Prolog

313 21 4
                                    

"Jatuh Membisu"

Seni mencintai tanpa suara. Mengutamakan rasa membunuh logika.
Sebuah pertunjukan drama kehidupan yang mencengkram. Sepi yang menghantui serta luka yang menggerogoti. Mereka saling berkolaborasi menciptakan lara mengerikan yang mengikis bahkan membunuh perlahan-lahan.

........

Semesta selalu memiliki berjuta cara untuk bercanda dan kau perlu tau bahwa semesta selalu bercanda dengan cara yang kejam. Persiapkan dirimu sebaik mungkin agar tak terjebak dalam jaring tawa semesta yang begitu garing. Batasi hatimu dalam berharap dan jangan terlalu membebaskan dunia halumu.

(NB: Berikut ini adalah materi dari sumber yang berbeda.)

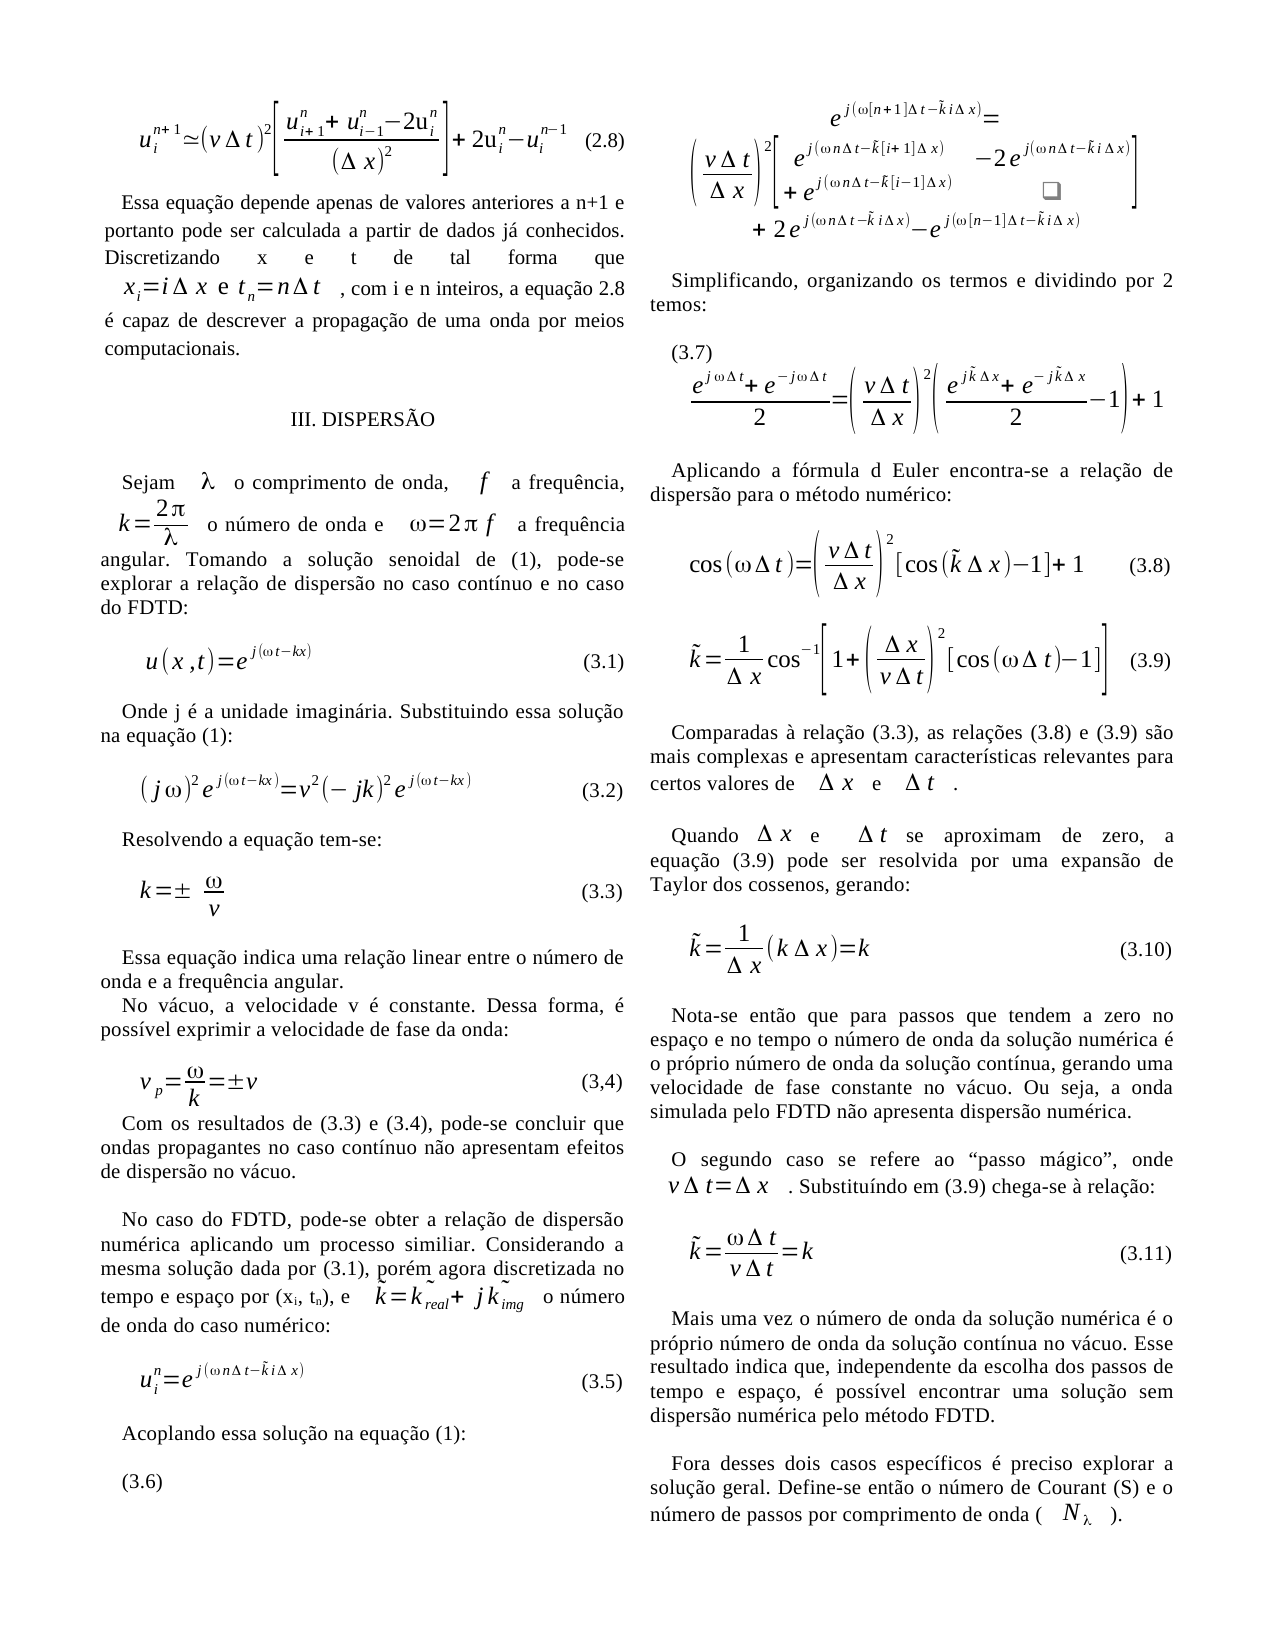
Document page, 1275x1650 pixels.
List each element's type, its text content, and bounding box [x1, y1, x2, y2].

text (3.11) [650, 1223, 1174, 1282]
text No caso do FDTD, pode-se obter a relação de dispersão numérica aplicando um processo similiar. Considerando a mesma solução dada por (3.1), porém agora discretizada no tempo e espaço por (xi, tn), e o número de onda do caso numérico: [100, 1207, 625, 1337]
text Sejam o comprimento de onda, a frequência, o número de onda e a frequência angular. Tomando a solução senoidal de (1), pode-se explorar a relação de dispersão no caso contínuo e no caso do FDTD: [100, 467, 625, 619]
text Comparadas à relação (3.3), as relações (3.8) e (3.9) são mais complexas e apresentam características relevantes para certos valores de e . [650, 720, 1174, 796]
text (3.9) [650, 622, 1174, 696]
text (3.10) [650, 920, 1174, 979]
text Quandoe se aproximam de zero, a equação (3.9) pode ser resolvida por uma expansão de Taylor dos cossenos, gerando: [650, 820, 1174, 896]
text (3.6) [100, 1469, 625, 1493]
text (3,4) [100, 1066, 625, 1111]
text Essa equação depende apenas de valores anteriores a n+1 e portanto pode ser calculada a partir de dados já conhecidos. Discretizando x e t de tal forma que , com i e n inteiros, a equação 2.8 é capaz de descrever a propagação de uma onda por meios computacionais. [104, 190, 625, 359]
text (2.8) [104, 100, 625, 178]
text Aplicando a fórmula d Euler encontra-se a relação de dispersão para o método numérico: [650, 458, 1174, 506]
subtitle III. DISPERSÃO [100, 407, 625, 431]
text (3.7) [650, 340, 1174, 364]
text (3.3) [100, 876, 625, 921]
text (3.5) [100, 1361, 625, 1397]
text Fora desses dois casos específicos é preciso explorar a solução geral. Define-se então o número de Courant (S) e o número de passos por comprimento de onda (). [650, 1451, 1174, 1527]
text Mais uma vez o número de onda da solução numérica é o próprio número de onda da solução contínua no vácuo. Esse resultado indica que, independente da escolha dos passos de tempo e espaço, é possível encontrar uma solução sem dispersão numérica pelo método FDTD. [650, 1306, 1174, 1427]
text (3.2) [100, 771, 625, 803]
text Essa equação indica uma relação linear entre o número de onda e a frequência angular. [100, 945, 625, 993]
text (3.1) [100, 643, 625, 675]
text Acoplando essa solução na equação (1): [100, 1421, 625, 1445]
text Nota-se então que para passos que tendem a zero no espaço e no tempo o número de onda da solução numérica é o próprio número de onda da solução contínua, gerando uma velocidade de fase constante no vácuo. Ou seja, a onda simulada pelo FDTD não apresenta dispersão numérica. [650, 1003, 1174, 1123]
text Com os resultados de (3.3) e (3.4), pode-se concluir que ondas propagantes no caso contínuo não apresentam efeitos de dispersão no vácuo. [100, 1111, 625, 1183]
text No vácuo, a velocidade v é constante. Dessa forma, é possível exprimir a velocidade de fase da onda: [100, 993, 625, 1041]
text Simplificando, organizando os termos e dividindo por 2 temos: [650, 268, 1174, 316]
text (3.8) [650, 530, 1174, 598]
text O segundo caso se refere ao “passo mágico”, onde . Substituíndo em (3.9) chega-se à relação: [650, 1147, 1174, 1199]
text Resolvendo a equação tem-se: [100, 827, 625, 851]
text Onde j é a unidade imaginária. Substituindo essa solução na equação (1): [100, 699, 625, 747]
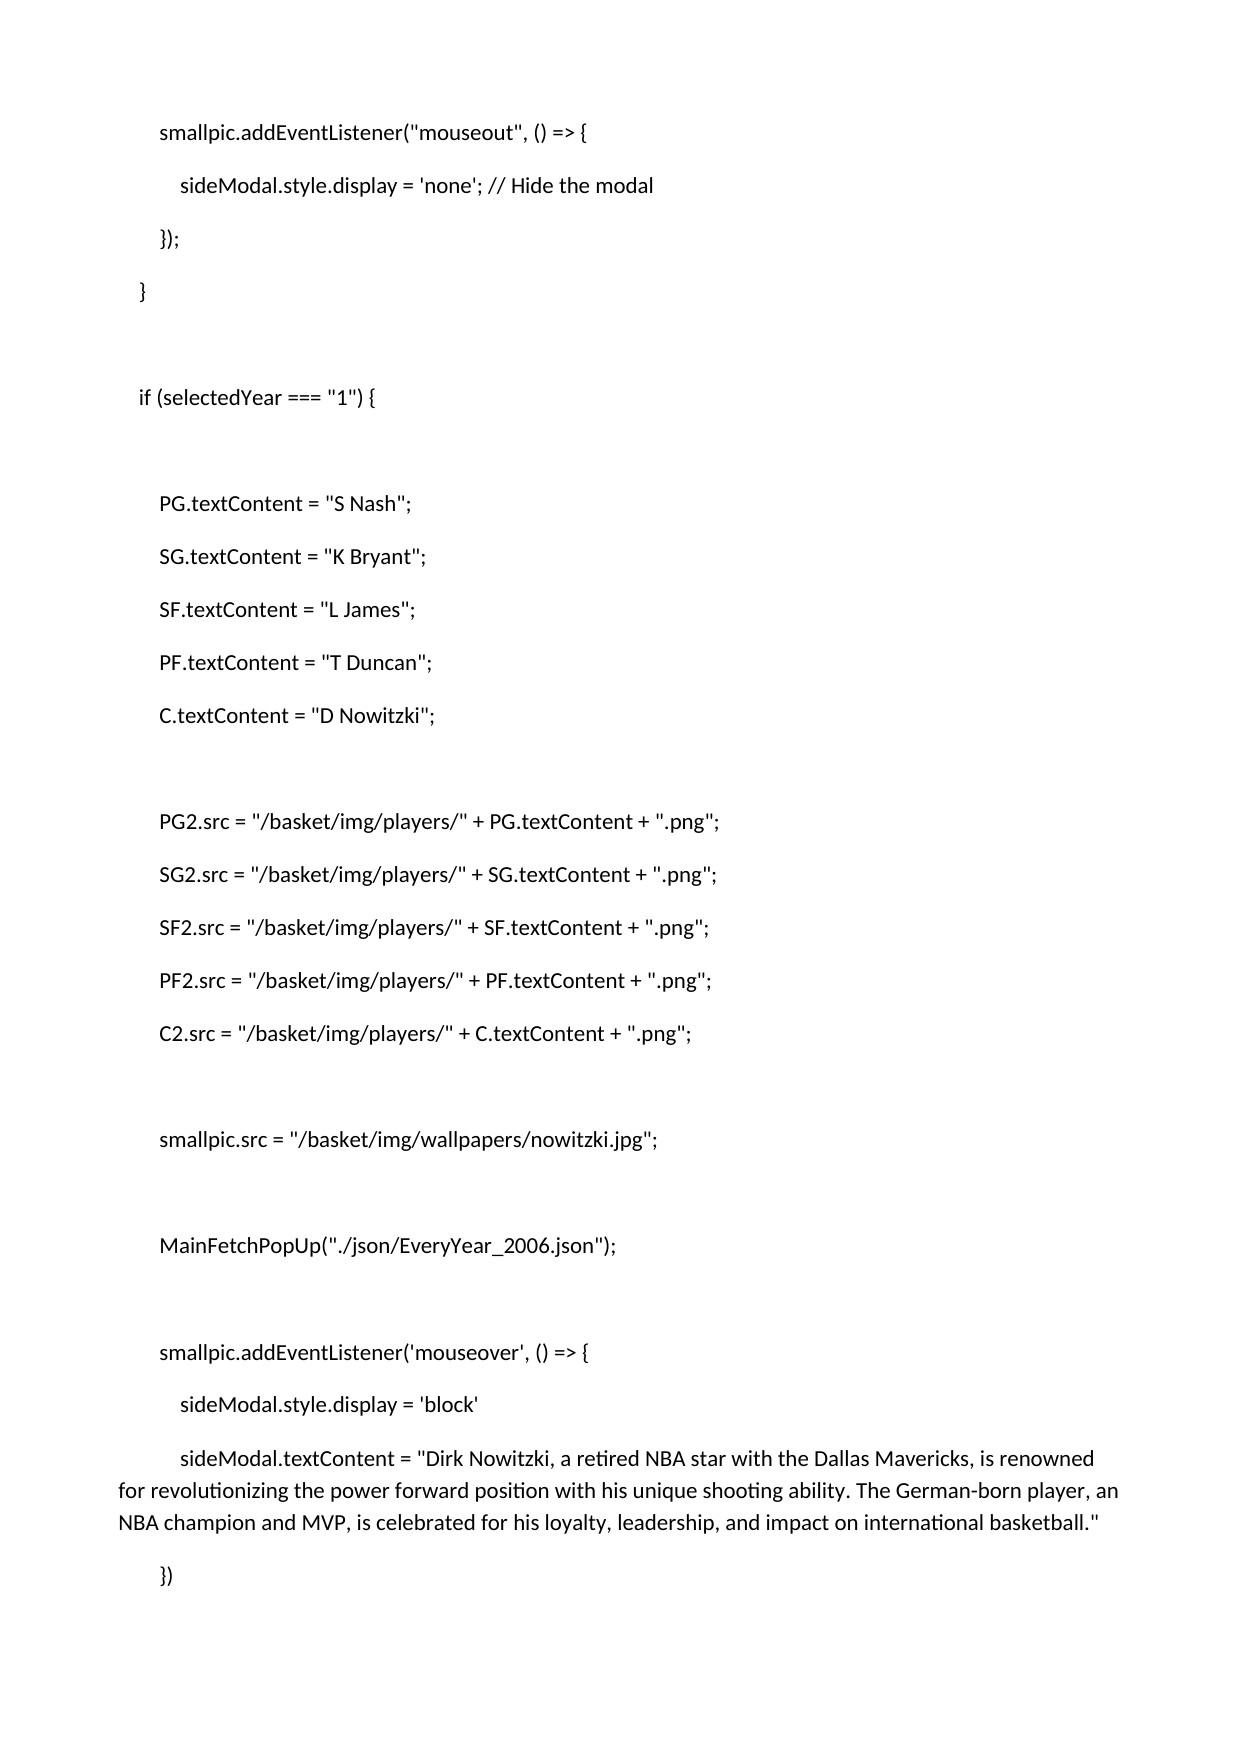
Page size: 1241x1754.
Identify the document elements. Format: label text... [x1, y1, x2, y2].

text C.textContent = "D Nowitzki"; [118, 701, 1122, 729]
text } [118, 277, 1122, 305]
text C2.src = "/basket/img/players/" + C.textContent + ".png"; [118, 1019, 1122, 1047]
text PF2.src = "/basket/img/players/" + PF.textContent + ".png"; [118, 966, 1122, 994]
text }) [118, 1561, 1122, 1589]
text SG.textContent = "K Bryant"; [118, 542, 1122, 570]
text smallpic.src = "/basket/img/wallpapers/nowitzki.jpg"; [118, 1126, 1122, 1153]
text PG.textContent = "S Nash"; [118, 489, 1122, 517]
text sideModal.style.display = 'block' [118, 1391, 1122, 1419]
text smallpic.addEventListener('mouseover', () => { [118, 1338, 1122, 1366]
text if (selectedYear === "1") { [118, 383, 1122, 411]
text SF.textContent = "L James"; [118, 595, 1122, 623]
text }); [118, 224, 1122, 252]
text MainFetchPopUp("./json/EveryYear_2006.json"); [118, 1232, 1122, 1259]
text SF2.src = "/basket/img/players/" + SF.textContent + ".png"; [118, 913, 1122, 941]
text PF.textContent = "T Duncan"; [118, 648, 1122, 676]
text sideModal.style.display = 'none'; // Hide the modal [118, 171, 1122, 199]
text SG2.src = "/basket/img/players/" + SG.textContent + ".png"; [118, 860, 1122, 888]
text PG2.src = "/basket/img/players/" + PG.textContent + ".png"; [118, 807, 1122, 835]
text sideModal.textContent = "Dirk Nowitzki, a retired NBA star with the Dallas Mavericks, is renowned for revolutionizing the power forward position with his unique shooting ability. The German-born player, an NBA champion and MVP, is celebrated for his loyalty, leadership, and impact on international basketball." [118, 1444, 1122, 1536]
text smallpic.addEventListener("mouseout", () => { [118, 118, 1122, 146]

Kau boleh menganggap ini aksara tak berguna, kisah buruk rupa yang membuang banyak waktu untuk dibaca.
Aku tak pernah memaksamu untuk memahami setiap kalimat ataupun mencari makna yang ku siratkan. Pesanku, jangan pernah membaca cerita hanya dari prolog dan epilog, kau boleh berpendapat sesukamu, Kau juga boleh berasumsi dengan sudut pandangmu. Tetapi, kau tak bisa menyimpulkan hal yang hanya kau ketahui awal dan akhirnya saja.

-Delia Nayra Qeenyth

Aroma petrikor sisa hujan sore ini menyeruak dalam indra penciuman seorang gadis yang terduduk manis dibawah temaramnya langit malam. Angin berhembus sedikit kasar membuat hawa dingin menusuk kulitnya bertubi-tubi. Tatapannya sendu seakan mengisyarakan pilu yang begitu sembilu. Airmatanya luruh begitu saja dari mata sayunya.

Ia sedang berusaha keras menyangkal takdir. Mencoba meyakinkan diri bahwa ini hanya mimpi. Luka yang ia rasakan saat ini hanya sebuah sensasi dari lucid dream. Dimana ia bermimpi pada keadaan setengah sadar.

Ia membuang jauh tentang kemungkinan apapun itu nantinya sebab ini hanyalah dunia mimpi, terjadi atau tidaknya kemungkinan itu tak akan berguna baginya.

Beberapa detik kemudian kesadarannya menampar dirinya sendiri. Mengingatkannya bahwa ini bukan mimpi. Ini kenyataannya. Tetapi, raganya terus saja menyangkal, berontak serta menjerit histeris. Semesta tak mungkin setega itu pada dirinya. Tak mungkin semesta dengan kejam menghujamnya dengan luka yang perlahan-lahan mengikis bahkan menghancurkan dirinya.

Satu persatu seseorang dalam hidupnya pergi begitu saja. Entah itu membentang jarak ataupun membunuh rasa. Apakah dia kuat jika harus tinggal sendirian dalam kerumunan luka yang kapan saja selalu siap membunuhnya?

Dalam keheningan dia bergumam. "Aku tidak sekokoh pohon bakau yang tetap berdiri tegak meskipun diterjang ombak berlipat-lipat. Aku bukan rembulan yang masih mampu bersinar meskipun ditinggalkan ribuan bintang. Sudah cukup kau umbar kelemahanku kepada sang dewi malam dan deburan ombak. Aku tidak mampu lagi berdiri jika kau menambahi hujan untuk menertawakanku. Angin sudah cukup meluluh lantakkan kepingan lukaku, jangan kau tambah frekuensinya karena dapat menghempaskan tubuhku."

Kepergiannya memberkas luka yang begitu nyata. Semesta dengan tega memisahkan dua orang dalam jeda yang berspasi panjang. Bahu ternyamannya telah hilang diterkam jarak. Salah satu sumber utama kebahagiaanya telah kering terhisap waktu. Seburuk apapun keadaannya nanti dia harus menanggungnya sendiri. Pada dasarnya seseorang memang harus selalu siap dengan kehilangan yang akan singgah kemudian pergi mengambil seseorang dalam kehidupannya.

"Gulita malam ini menjadi saksi senduku atas kepergianmu. Lihat. Bahkan langit malam membenci kepergianmu meskipun rembulan sialan itu masih sempat-sempatnya bersinar yang seakan menyiratkan tawa kebahagiaan. Cepatlah kembali dan bungkam semesta ini. kita ukir tawa dalam pahatan wajah ini bersama-sama agar melodi hujan itu terdengar merdu kembali tanpa secuilpun luka kerinduan," ujarnya sembari menitikan air mata.